Auch ein Teil des Nachlasses des israelischen Journalisten Shraga Har-Gil befindet sich im Zentrum. Er wurde 1926 als Paul Philipp Freudenberger in Würzburg geboren. Über Jahrzehnte schrieb er als Nahost-Korrespondent für verschiedene deutschsprachige Zeitungen und Magazine. Die umfangreiche Sammlung seiner Artikel wurde dem Zentrum 2011 von den Erben überlassen, sie ist nach Jahren sortiert.
Fotos und Dokumente aus der Kaufmannsfamilie Ruschkewitz, die von 1898 bis 1935 in Würzburg das gleichnamige Kaufhaus führte, erzählen von einem wichtigen Teil der Würzburger Stadtgeschichte. Das Depositum von Dr. Roland Flade zur Familie (s.u.) ergänzt diesen Bestand. Teile aus dem Nachlass von David Schuster (1910-1999), dem langjährigen Vorsitzenden der Israelitischen Kultusgemeinde in Würzburg, bereichern ebenfalls die Bestände des JSZ.
Einen weiteren Schwerpunkt des Archivs bilden Sammlungen, die im Rahmen von lokalen Forschungsarbeiten oder Dokumentationen zur jüdischen Geschichte entstanden sind. Dazu gehören etwa Quellen und Unterlagen aus der Arbeit am “Biographischen Handbuch Würzburger Juden 1900 bis 1945”, darunter die Kartei von Reiner Strätz zu jeder einzelnen Person aus der Jüdischen Gemeinde Würzburg. Meist aus den 1990er Jahren liegen Sammlungen von Fotos zu mehreren jüdischen Friedhöfen in Unterfranken vor, darunter prominent die Fotodokumentation zum Friedhof Allersheim und die Fotos der gedruckten Dokumentation zu Höchberg. Die übrigen Fotosammlungen eignen sie sich aufgrund ihrer geringen Qualität meist nicht für die Dokumentation der Grabinschriften.

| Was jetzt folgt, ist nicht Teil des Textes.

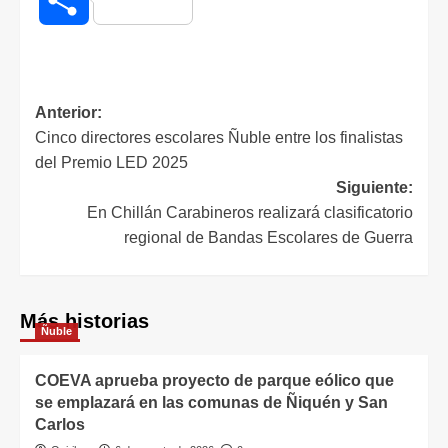
Anterior:
Cinco directores escolares Ñuble entre los finalistas
del Premio LED 2025
Siguiente:
En Chillán Carabineros realizará clasificatorio
regional de Bandas Escolares de Guerra
Más historias
Ñuble
COEVA aprueba proyecto de parque eólico que
se emplazará en las comunas de Ñiquén y San
Carlos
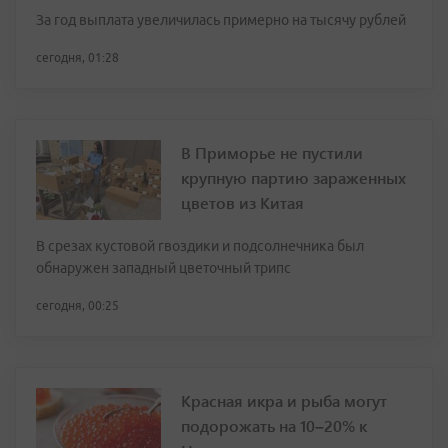
За год выплата увеличилась примерно на тысячу рублей
сегодня, 01:28
В Приморье не пустили
крупную партию зараженных
цветов из Китая
В срезах кустовой гвоздики и подсолнечника был
обнаружен западный цветочный трипс
сегодня, 00:25
Красная икра и рыба могут
подорожать на 10–20% к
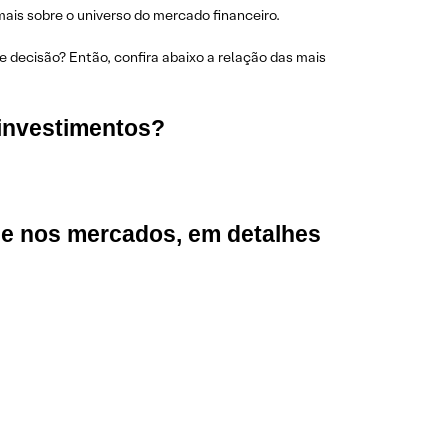
ais sobre o universo do mercado financeiro.
 decisão? Então, confira abaixo a relação das mais
 investimentos?
a e nos mercados, em detalhes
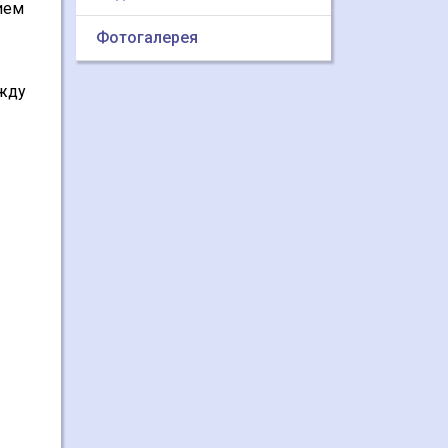
ием
Фотогалерея
ежду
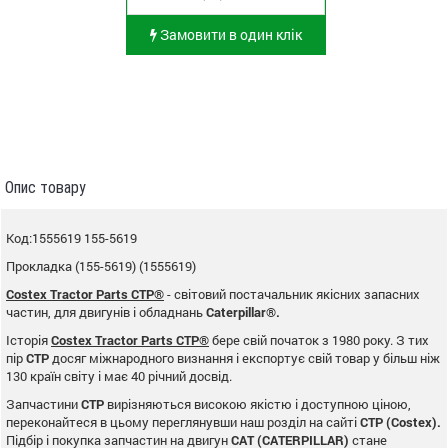
Замовити в один клік
Опис товару
Код:1555619 155-5619
Прокладка (155-5619) (1555619)
Costex Tractor Parts CTP®
- світовий постачальник якісних запасних
частин, для двигунів і обладнань
Caterpillar®.
Історія
Costex Tractor Parts CTP®
бере свій початок з 1980 року. З тих
пір
CTP
досяг міжнародного визнання і експортує свій товар у більш ніж
130 країн світу і має 40 річний досвід.
Запчастини
CTP
вирізняються високою якістю і доступною ціною,
переконайтеся в цьому переглянувши наш розділ на сайті
CTP (Costex).
Підбір і покупка запчастин на двигун
CAT (CATERPILLAR)
стане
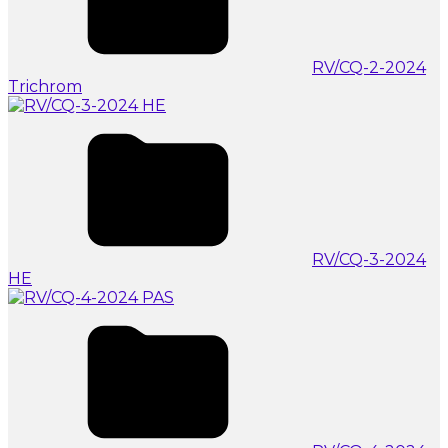
RV/CQ-2-2024
Trichrom
RV/CQ-3-2024
HE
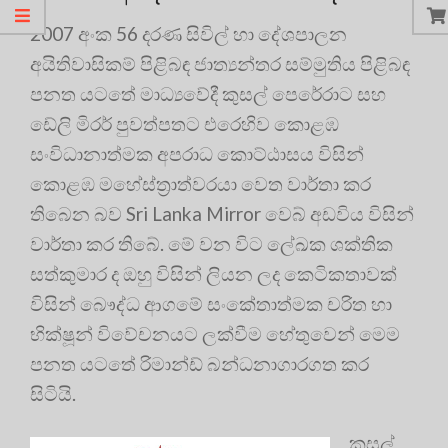
2007 අංක 56 දරණ සිවිල් හා දේශපාලන
අයිතිවාසිකම් පිළිබඳ ජාත්‍යන්තර සම්මුතිය පිළිබඳ
පනත යටතේ මාධ්‍යවේදී කුසල් පෙරේරාට සහ
ඩේලි මිරර් පුවත්පතට එරෙහිව කොළඹ
සංවිධානාත්මක අපරාධ කොට්ඨාසය විසින්
කොළඹ මහේස්ත්‍රාත්වරයා වෙත වාර්තා කර
තිබෙන බව Sri Lanka Mirror වෙබ් අඩවිය විසින්
වාර්තා කර තිබේ. මේ වන විට ලේඛක ශක්තික
සත්කුමාර ද ඔහු විසින් ලියන ලද කෙටිකතාවක්
විසින් බෞද්ධ ආගමේ සංකේතාත්මක චරිත හා
භික්ෂූන් විවේචනයට ලක්වීම හේතුවෙන් මෙම
පනත යටතේ රිමාන්ඩ් බන්ධනාගාරගත කර
සිටියි.
කුසල්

Poesiealbum von Klara Oppenheimer
© JSZ
Einzelquellen und Objekte
Einzelne Quellen und Objekte von ganz unterschiedlichem Wert gelangen als Abgaben oder Schenkungen ins Zentrum oder wurden von diesem erworben. Dazu gehören prominent das Poesiealbum der späteren Kinderärztin Dr. Klara Oppenheimer (1867-1943) sowie das der jungen Lilly Adler aus Westheim bei Hammelburg. Das Porträt der Antiquitätenhändlerin Ernestine Seligsberger (1864-1939) von Willy Exner bildete 2015 den Ausgangspunkt für eine historische Ausstellung zu ihrer Familie. Von Louise Sachs (1856-1942) liegt ebenfalls ein Porträt vor. Vier hebräische Bücher wurden lange Zeit als Leihgaben aus dem Staatsarchiv Würzburg in der Dauerausstellung gezeigt, darunter ein Gebetbuch aus der Familie Saalheimer in Goßmannsdorf mit spannender Geschichte.
Deposita
Das Archiv im Johanna-Stahl-Zentrum umfasst als Originalquellen die Deposita der Israelitischen Kultusgemeinde Würzburg Unterfranken und der dortigen Gesellschaft für Christlich-Jüdische Zusammenarbeit. Diese sind bislang kaum oder gar nicht erschlossen, über ihre Nutzung entscheiden allein die Besitzer. Zu den Deposita gehört auch der größte Teil der Memmelsdorfer Genisa, die zwischen 1979 und 1982 in Hohlräumen unter dem Dach der Memmelsdorfer Synagoge gefunden wurde. Der Fund besteht überwiegend aus religiösen Schriften, enthält aber auch andere Texte sowie Textilien und einige Alltagsgegenstände. Er wurde durch die Genisa-Forschungsstelle in Veitshöchheim weitgehend verzeichnet. Das Depositum von Dr. Roland Flade ergänzt entscheidend den umfangreichen Bestand zur Familie Ruschkewitz im JSZ. Denn es enthält das KZ-Tagebuch von Ernst Ruschkewitz.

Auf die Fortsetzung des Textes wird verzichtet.